Al sureste, Siria y el bloqueo de Naciones Unidas confirman que la falta de una decisiva intervención multilateral en fases clave puede animar a una escalada de violencia y la injerencia desmedida de actores regionales y más subguerras, llevando a peores escenarios que los iniciales. Para nuestras sociedades democráticas, fraguadas con muchos sacrificios y guerras, algunos de los dramas en Siria muestran también la necesidad de repensar un uso limitado de fuerza militar, más allá del énfasis en la lucha contra el terrorismo, para procurar evitar masacres y atrocidades por actores estatales y actores no estatales. En tiempos de contrarrevolución política y cultural, miedo y autócratas en el poder mundial, y sobre todo tras Afganistán, Irak o Libia, la idea de los 90 de la responsabilidad de proteger individuos y poblaciones es aún más problemática. Pero si los europeos aún valoran la seguridad humana, no pueden abandonar estos principios. Hay fuerzas políticas en la izquierda, como el Partido Verde alemán y otros partidos escandinavos, que lo entienden.

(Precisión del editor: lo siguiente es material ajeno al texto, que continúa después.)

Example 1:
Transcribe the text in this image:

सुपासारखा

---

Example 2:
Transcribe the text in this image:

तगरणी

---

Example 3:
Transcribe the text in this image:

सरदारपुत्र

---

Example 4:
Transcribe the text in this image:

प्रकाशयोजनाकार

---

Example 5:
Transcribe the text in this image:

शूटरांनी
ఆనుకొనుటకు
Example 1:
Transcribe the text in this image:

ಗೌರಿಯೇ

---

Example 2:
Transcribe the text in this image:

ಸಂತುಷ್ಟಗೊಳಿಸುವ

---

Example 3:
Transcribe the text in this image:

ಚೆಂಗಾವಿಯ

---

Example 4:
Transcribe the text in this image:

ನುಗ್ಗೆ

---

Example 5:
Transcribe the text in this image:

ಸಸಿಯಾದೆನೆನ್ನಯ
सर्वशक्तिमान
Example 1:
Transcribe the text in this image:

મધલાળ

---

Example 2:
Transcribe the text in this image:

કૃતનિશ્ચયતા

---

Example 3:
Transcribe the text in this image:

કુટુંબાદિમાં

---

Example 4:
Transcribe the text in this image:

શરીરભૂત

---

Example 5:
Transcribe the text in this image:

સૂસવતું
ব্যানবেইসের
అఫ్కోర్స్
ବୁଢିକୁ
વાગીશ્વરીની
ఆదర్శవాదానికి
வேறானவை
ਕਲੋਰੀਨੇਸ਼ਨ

La débil socialdemocracia tiene la oportunidad de definir una posición propia desde la izquierda, normativa y realista, para que ante crisis como Siria o próximas Bosnias no seamos esclavos de la geopolítica militar de unos ni de las utopías inhumanas de otros. Una posición que marque líneas rojas básicas, como que el uso de armas químicas no puede quedar sin respuesta (la horma del zapato de Obama tras el ataque de Ghouta en 2013, atribuido a Damasco) y el recurso a tribunales internacionales por crímenes de guerra. La respuesta militar ante la línea roja final -otro bombardeo de un mercado en Sarajevo en agosto de 1995- contribuyó a terminar (tarde) la guerra en Bosnia en pocos días y acelerar las negociaciones. Siria es quizá ya inmanejable, pero en el 2000 bastaron 150 paracaidistas británicos en Sierra Leona para acabar con los teóricamente invencibles West Side Boys, una milicia notoria por sus atrocidades, y acelerar la paz.

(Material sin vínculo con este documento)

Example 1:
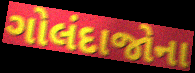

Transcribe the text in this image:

ગોલંદાજોના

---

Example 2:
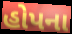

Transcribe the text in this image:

હોપના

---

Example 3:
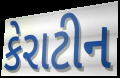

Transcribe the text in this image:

કેરાટીન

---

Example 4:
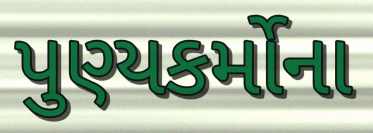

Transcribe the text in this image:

પુણ્યકર્મોના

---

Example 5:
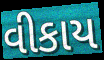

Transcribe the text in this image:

વીકાય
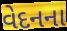
વેદનના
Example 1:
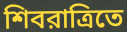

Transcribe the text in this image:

শিবরাত্রিতে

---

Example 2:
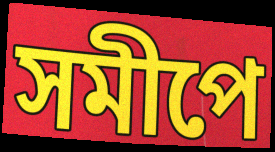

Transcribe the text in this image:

সমীপে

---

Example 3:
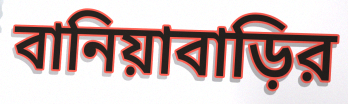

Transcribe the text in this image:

বানিয়াবাড়ির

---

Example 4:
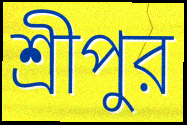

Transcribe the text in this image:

শ্রীপুর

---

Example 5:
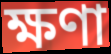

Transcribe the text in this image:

ক্ষণা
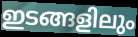
ഇടങ്ങളിലും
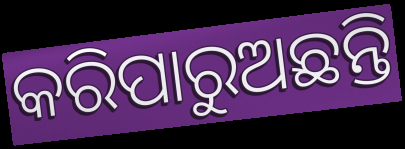
କରିପାରୁଅଛନ୍ତି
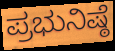
ಪ್ರಭುನಿಷ್ಠೆ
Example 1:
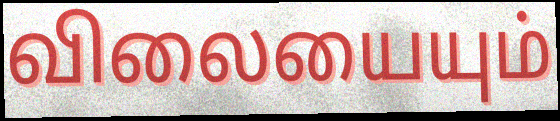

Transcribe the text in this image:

விலையையும்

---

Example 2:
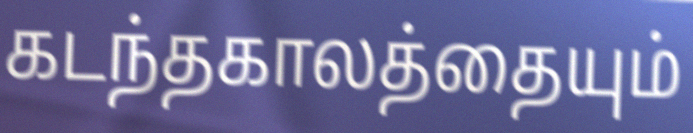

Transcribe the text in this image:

கடந்தகாலத்தையும்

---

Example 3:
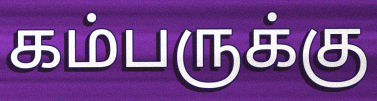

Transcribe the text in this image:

கம்பருக்கு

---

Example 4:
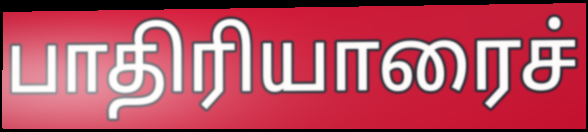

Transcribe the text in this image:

பாதிரியாரைச்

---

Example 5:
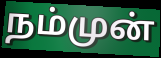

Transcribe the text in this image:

நம்முன்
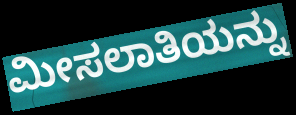
ಮೀಸಲಾತಿಯನ್ನು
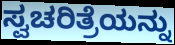
ಸ್ವಚರಿತ್ರೆಯನ್ನು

Es un mundo cruel. Quizá muchas veces no podamos evitar estos hechos y crear falsas expectativas es contraproducente. Intentar terminar la guerra no resuelve el problema de la paz, como muestran los acuerdos de Dayton en 1995. Pero no renunciemos a hacer todo lo posible y más para no dejar morir a la gente, sin esperanza, como en esas colinas de Bosnia.
Francisco de Borja Lasheras es director del European Council On Foreign Relations Madrid y autor de Bosnia en el limbo: testimonios desde el río Drina (Ed. UOC, próx.).